U.S. authorities are investigating Royal Bank of Scotland over possible breaches of sanctions on Iran, as part of a crackdown in which Standard Chartered has already agreed to pay a heavy fine for transactions involving Tehran.
An RBS spokeswoman referred on Wednesday to disclosures alongside the bank’s half-year results earlier this month. These stated that RBS had initiated talks with U.S. and U.K. authorities on whether it complied with economic sanctions on Iran, and that it could face a material impact from the investigation.
The inquiry raises the possibility of a hefty fine for the part-nationalized British bank, which is also being investigated for its involvement in the Libor rate rigging scandal, and will raise the pressure on chief executive officer Stephen Hester.
Also on Wednesday, Germany’s Die Zeit newspaper reported that Commerzbank expects it may face “considerably negative” consequences from a U.S. investigation into Iran sanctions violations. Citing a Commerzbank securities filing, it said this could include a financial hit that exceeds provisions.
Commerzbank said it had not done business with Iran since 2007 and declined further comment.
In the disclosures accompanying the RBS half year results on Aug. 3, the British bank said it had “initiated discussions with U.K. and U.S. authorities to discuss its historical compliance with applicable laws and regulations, including U.S. economic sanctions regulations”.

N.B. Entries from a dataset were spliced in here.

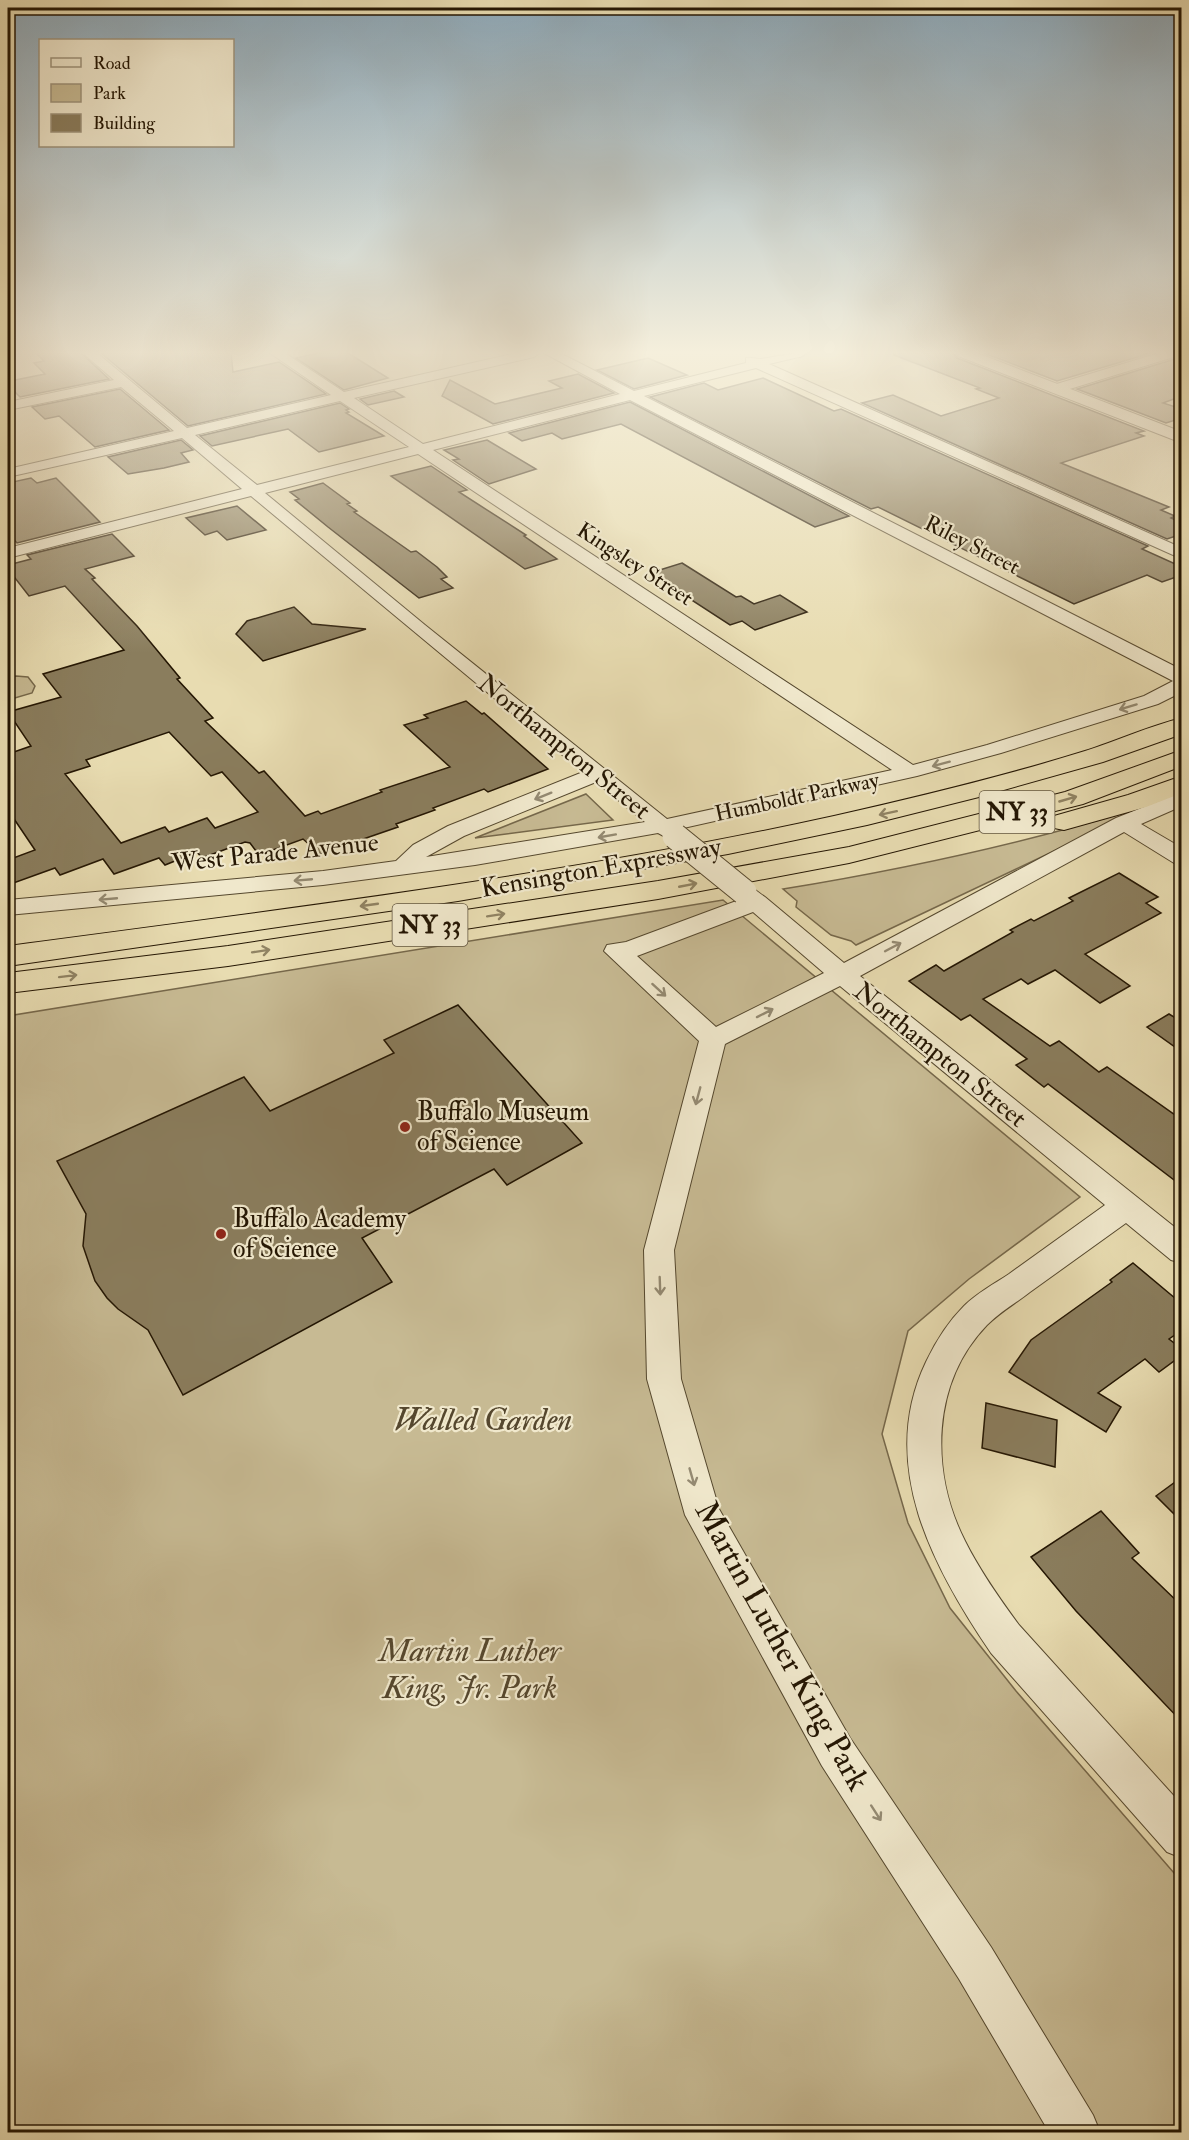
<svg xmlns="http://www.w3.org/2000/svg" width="1189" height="2140" viewBox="0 0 1189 2140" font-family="'IM FELL Double Pica',serif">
<rect width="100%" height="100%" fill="#e8dcb1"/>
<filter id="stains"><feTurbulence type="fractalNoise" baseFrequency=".00333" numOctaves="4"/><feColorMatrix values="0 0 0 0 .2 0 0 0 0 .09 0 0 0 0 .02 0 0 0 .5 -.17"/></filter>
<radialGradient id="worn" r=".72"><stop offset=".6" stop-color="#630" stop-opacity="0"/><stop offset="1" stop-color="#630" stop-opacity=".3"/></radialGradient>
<g fill="#c7ba93" stroke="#76684b" stroke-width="1.5">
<polygon points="16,676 28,677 35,686 32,693 8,700 8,679"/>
<polygon points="586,794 613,820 475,838"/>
<path d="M1130 811 1132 814 856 945 851 941 831 935 796 907 797 901 783 889C900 870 1016 845 1130 811Z"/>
<polygon points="723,900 1080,1197 969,1279 908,1331 882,1434 908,1523 950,1608 1016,1691 1181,1881 1181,2132 8,2132 8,1016"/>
</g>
<g fill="#8a7d5d" stroke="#241603" stroke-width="1.5" fill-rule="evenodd">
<polygon points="36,353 81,353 109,379 20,397 11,388 14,388 10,381 45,374 34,363 44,361"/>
<polygon points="101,353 231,353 233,372 279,362 326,394 188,426"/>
<polygon points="318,353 348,353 388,378 344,390 296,358"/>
<polygon points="894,353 953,353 957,358 1144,431 1136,433 1144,436 1061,463 1169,507 1161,510 1175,516 1171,518 1182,523 1182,534 1167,539 862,403 893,395 941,416 999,398 976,389 980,388 894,355"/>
<polygon points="984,353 1151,353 1057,381"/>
<polygon points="1182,353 1182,396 1163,403 1182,409 1182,418 1166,423 1077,389 1178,358"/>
<polygon points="648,358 687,375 634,389 597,370"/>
<polygon points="578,374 614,393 493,424 442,396 450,380 495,404 562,388 549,381"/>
<polygon points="763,378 834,411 841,409 1148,546 1142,549 1182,567 1182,575 1162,582 1147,575 1074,604 878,507 871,509 650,397 704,383 718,390"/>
<polygon points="120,389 169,430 95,447 59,416 45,419 32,407"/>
<polygon points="394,391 404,397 368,405 360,399"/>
<polygon points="630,402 849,516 815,527 621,424 562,439 552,433 522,441 509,433"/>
<polygon points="340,403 349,409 346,410 349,412 346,413 384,436 319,452 288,429 212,446 200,436"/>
<polygon points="181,440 193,450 181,453 189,462 164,468 128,474 108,457"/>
<polygon points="487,440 536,469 489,484 453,460 459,459 444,450"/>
<polygon points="431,466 467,490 459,492 526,535 524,536 557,559 525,569 391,476"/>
<polygon points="31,478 37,483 56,478 100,522 17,543 8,533 8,483"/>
<polygon points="323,483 350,503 347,504 357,511 354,512 411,552 416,551 437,567 447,577 441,579 453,588 419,598 328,527 295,500 299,499 290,492"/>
<polygon points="237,506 266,530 227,540 217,531 205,535 186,518"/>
<path d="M112 534 134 556 85 569 95 578 92 579 137 626 180 678 177 679 213 718 205 721 259 773 264 771 305 816 318 811 321 814 382 792 380 790 450 767 404 725 428 718 424 715 466 701 482 714 484 713 548 769 488 792 484 789 433 808 435 810 396 824 398 827 320 854 303 839 259 855 250 843 245 842 202 858 197 852 165 865 159 858 114 874 103 859 60 875 55 868 8 885V860L35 850 8 810V754L31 746 8 712 61 697 43 674 124 650 65 586 29 596 8 569V565L31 559 27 555ZM169 732 211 776 222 772 258 812 215 828 207 818 169 832 165 827 121 843 65 774 90 766 86 760Z"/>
<polygon points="682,563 736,597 741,596 754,604 780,595 807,612 755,630 742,621 730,625 650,573"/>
<polygon points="294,607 312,624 366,629 263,661 236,634 247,621"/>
<polygon points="1119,873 1158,897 1146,903 1161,913 1085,954 1130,986 1100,1003 1055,970 1028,984 1021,979 983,999 1050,1046 1059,1041 1099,1072 1107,1067 1182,1120 1182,1186 1048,1084 1044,1087 1016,1065 1027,1059 970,1015 961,1020 909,981 936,965 944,971 1013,932 1010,930 1031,919 1034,921 1073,901 1069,898"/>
<polygon points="458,1005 582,1143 507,1185 494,1169 362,1238 392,1282 183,1395 148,1330 118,1309 107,1298 95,1281 83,1246 86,1214 57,1161 244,1077 270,1111 394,1053 384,1040"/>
<polygon points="1169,1014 1182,1022 1182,1052 1147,1027"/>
<polygon points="1133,1263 1182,1304 1182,1330 1169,1339 1182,1349 1182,1355 1159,1372 1145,1359 1098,1393 1121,1407 1106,1432 1009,1372 1031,1340 1112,1282 1110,1280"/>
<polygon points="986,1403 1057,1420 1055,1467 982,1448"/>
<polygon points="1182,1477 1182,1522 1156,1496"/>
<polygon points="1101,1511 1139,1553 1132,1558 1182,1606 1182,1722 1076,1611 1031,1557"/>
</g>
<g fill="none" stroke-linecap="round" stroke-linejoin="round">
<defs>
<g id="minor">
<path d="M83 353H97L187 428 331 395 270 353H285L344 392 517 353H540L534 357 354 398 423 444 620 394 544 353H560L634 391 746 363V358C752 357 756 359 761 359 777 357 788 353 805 353L803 356 769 364 1182 548V559L756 368 644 396 1182 670V692L1158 704 1001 753 917 776 679 829 682 833 679 838 671 840 658 833 475 865 323 885 8 915V900L323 871 396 861 413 845 448 826 583 772 251 496 8 558V548L242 489 182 438 8 477V469L174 431 121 387 8 410V402L114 380ZM630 400 1173 681 1144 696 987 745 913 765 433 450ZM340 401 409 447 257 485 195 435ZM418 454 892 770 667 819 425 625 265 493ZM596 782 645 822 426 857 464 836Z"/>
<polygon points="1159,353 1179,353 1177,356 1060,392 1055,393 1048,389 1050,386"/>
<path d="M1182 792V806L1141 824 1182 848V865L1174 863 1124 832 860 976 1182 1233V1263L1171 1260 1126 1223C1094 1246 1062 1269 1030 1292 1016 1303 1000 1312 987 1325 931 1383 930 1472 965 1541 980 1571 999 1598 1019 1625L1182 1805V1858L1167 1852 991 1653C933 1568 877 1464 926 1362 936 1341 948 1322 964 1306 977 1293 994 1284 1009 1274 1041 1251 1073 1228 1105 1205L840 986 725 1044 674 1250 681 1379 719 1509 850 1738 991 1947 1093 2115 1100 2132H1049L959 1979 822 1766 685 1515 647 1379 644 1250 699 1041 604 951 607 945 626 942 739 900 732 892 736 887C750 883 754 890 765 897L844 963 1116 818ZM753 912 824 973 716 1027 637 956Z"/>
</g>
<polygon id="tertiary" points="955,353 977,353 1182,432 1182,443 958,356"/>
<g id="motorway">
<path d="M1182 718V734L1103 762 979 797 867 825 728 854 458 901 8 966V946C284 909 562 876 834 816 918 797 1002 777 1085 751 1117 741 1149 726 1182 718Z"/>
<polygon points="1182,750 1182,766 1083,804 849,863 658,899 228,966 8,993 8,973 228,946 658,881 849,847 1065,792"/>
<polygon points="1182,776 1182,793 1146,807 1064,830 1054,828 1051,822 1054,816 1128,795"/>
</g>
</defs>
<use href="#minor" stroke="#55482e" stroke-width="2"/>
<use href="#tertiary" stroke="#55482e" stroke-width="2"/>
<use href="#motorway" stroke="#241603" stroke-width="2"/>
<use href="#minor" fill="#f0e8cc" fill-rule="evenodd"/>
<use href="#tertiary" fill="#f0e8cc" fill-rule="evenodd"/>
<use href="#motorway" fill="#e8dcb1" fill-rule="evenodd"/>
<defs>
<polyline id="minor-bridge" points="675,836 744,892"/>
</defs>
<use href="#minor-bridge" stroke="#55482e" stroke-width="27" stroke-linecap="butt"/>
<use href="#minor-bridge" stroke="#f0e8cc" stroke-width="25"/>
</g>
<defs><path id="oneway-shaft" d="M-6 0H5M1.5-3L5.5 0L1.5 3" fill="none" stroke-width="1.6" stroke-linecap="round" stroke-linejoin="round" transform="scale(1.5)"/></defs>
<g stroke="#948a72">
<use href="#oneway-shaft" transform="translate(1128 707) rotate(163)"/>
<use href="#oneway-shaft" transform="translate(941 764) rotate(165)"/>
<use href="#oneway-shaft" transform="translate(543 796) rotate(158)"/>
<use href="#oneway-shaft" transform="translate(607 836) rotate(170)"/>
<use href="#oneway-shaft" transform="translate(303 880) rotate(175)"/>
<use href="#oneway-shaft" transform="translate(108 899) rotate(175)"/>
<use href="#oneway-shaft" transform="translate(893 947) rotate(-28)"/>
<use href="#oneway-shaft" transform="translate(659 990) rotate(42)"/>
<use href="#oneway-shaft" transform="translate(765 1013) rotate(-27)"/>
<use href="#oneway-shaft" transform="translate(698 1096) rotate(105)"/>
<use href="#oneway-shaft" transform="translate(660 1286) rotate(88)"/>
<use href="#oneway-shaft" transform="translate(692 1477) rotate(74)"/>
<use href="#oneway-shaft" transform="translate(876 1813) rotate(57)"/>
</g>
<g stroke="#908363">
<use href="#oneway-shaft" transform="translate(1068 799) rotate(-16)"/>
<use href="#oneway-shaft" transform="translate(888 813) rotate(168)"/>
<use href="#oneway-shaft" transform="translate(688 885) rotate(-11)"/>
<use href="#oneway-shaft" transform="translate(369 905) rotate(172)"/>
<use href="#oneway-shaft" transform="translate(496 915) rotate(-9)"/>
<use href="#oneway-shaft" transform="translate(261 951) rotate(-9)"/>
<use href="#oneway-shaft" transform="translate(68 976) rotate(-7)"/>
</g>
<linearGradient id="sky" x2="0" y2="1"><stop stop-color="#8da9ba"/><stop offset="0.54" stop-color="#f5efdc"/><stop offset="1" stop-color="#f5efdc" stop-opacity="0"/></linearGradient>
<rect width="1189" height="653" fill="url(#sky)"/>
<g fill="#8f2418" stroke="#f0e8cc" stroke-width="2">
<circle cx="405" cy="1127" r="6"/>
<circle cx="221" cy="1234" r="6"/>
</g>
<g text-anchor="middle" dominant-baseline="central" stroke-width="4.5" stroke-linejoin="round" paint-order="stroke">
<g font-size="22" fill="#241603" stroke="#f0e8cc">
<text transform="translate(972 545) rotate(27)">Riley Street</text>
<text transform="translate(635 564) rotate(33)">Kingsley Street</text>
<text transform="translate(797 797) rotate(-12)">Humboldt Parkway</text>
</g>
<g fill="#f0e8cc" stroke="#61553f" stroke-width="1.5">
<rect x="979.5" y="791" width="75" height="42" rx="4.5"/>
<rect x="392.5" y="904" width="75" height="42" rx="4.5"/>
</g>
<g font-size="24" font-weight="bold" fill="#241603">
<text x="1017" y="812">NY 33</text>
<text x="430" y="925">NY 33</text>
</g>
<g font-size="26" fill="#241603" stroke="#f0e8cc">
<text transform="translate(564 747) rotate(39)">Northampton Street</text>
<text transform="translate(275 853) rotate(-6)">West Parade Avenue</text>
<text transform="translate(601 868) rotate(-10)">Kensington Expressway</text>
<text transform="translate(940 1055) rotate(39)">Northampton Street</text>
</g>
<g font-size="26" fill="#241603" stroke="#f0e8cc" text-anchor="start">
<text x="417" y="1112">Buffalo Museum<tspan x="417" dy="30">of Science</tspan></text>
<text x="233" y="1219">Buffalo Academy<tspan x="233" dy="30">of Science</tspan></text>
</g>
<g font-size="32" font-style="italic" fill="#55472e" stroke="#f0e8cc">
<text x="483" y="1420">Walled Garden</text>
<text x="470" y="1651">Martin Luther<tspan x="470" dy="37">King, Jr. Park</tspan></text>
</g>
<g font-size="32" fill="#241603" stroke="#f0e8cc">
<text transform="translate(782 1646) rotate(61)">Martin Luther King Park</text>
</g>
</g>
<rect width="1189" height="2140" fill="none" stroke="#e8dcb1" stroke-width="30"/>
<rect x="9" y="9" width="1171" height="2122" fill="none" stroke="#241603" stroke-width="3"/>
<rect x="15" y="15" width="1159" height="2110" fill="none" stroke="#241603" stroke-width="1.5"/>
<rect x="39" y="39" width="195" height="108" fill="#f0e8cc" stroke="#9e947c" stroke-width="1.5"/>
<rect x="51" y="58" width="30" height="9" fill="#f0e8cc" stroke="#9e947c" stroke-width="1.5"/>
<text x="93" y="69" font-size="18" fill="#241603">Road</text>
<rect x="51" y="84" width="30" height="18" fill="#c7ba93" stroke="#9e947c" stroke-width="1.5"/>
<text x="93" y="99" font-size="18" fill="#241603">Park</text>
<rect x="51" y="114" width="30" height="18" fill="#8a7d5d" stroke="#9e947c" stroke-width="1.5"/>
<text x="93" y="129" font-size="18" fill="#241603">Building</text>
<rect width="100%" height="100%" filter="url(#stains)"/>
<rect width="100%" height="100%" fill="url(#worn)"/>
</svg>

These followed an internal review begun by Hester shortly after his arrival at the bank in 2008.
“The investigation costs, remediation required or liability incurred could have a material adverse effect on the group’s net assets, operating results or cash flows in a particular period,” the bank said. RBS had been making similar disclosures for the past 18 months, the spokeswoman said.
The Financial Times reported on Wednesday that the U.S. Federal Reserve and Department of Justice were conducting the investigation, citing several people close to the situation. It cited a person familiar with the situation as saying one risk manager had already left the bank following the internal review.
RBS, which is 82-per-cent owned by the taxpayer, declined further comment.
A spokesman for the Federal Reserve said it could not “comment on supervisory matters pertaining to individual institutions.” A representative at the Justice Department did not respond to a request for comment.
Standard Chartered last week agreed to pay $340-million to the New York bank regulator over transactions linked to Iran. The British bank had been accused by the New York Department of Financial Services of concealing $250-billion in Iranian transactions.
In 2010, RBS agreed to pay $500-million to settle similar allegations by U.S. federal authorities that ABN Amro, a Dutch bank RBS acquired in 2007, had violated U.S. sanction laws.
Analysts expect RBS to settle with U.S. and U.K. regulators over its involvement in the Libor scandal later this year. It has also endured problems on the domestic front, with a computer systems failure causing massive disruption to customers in June.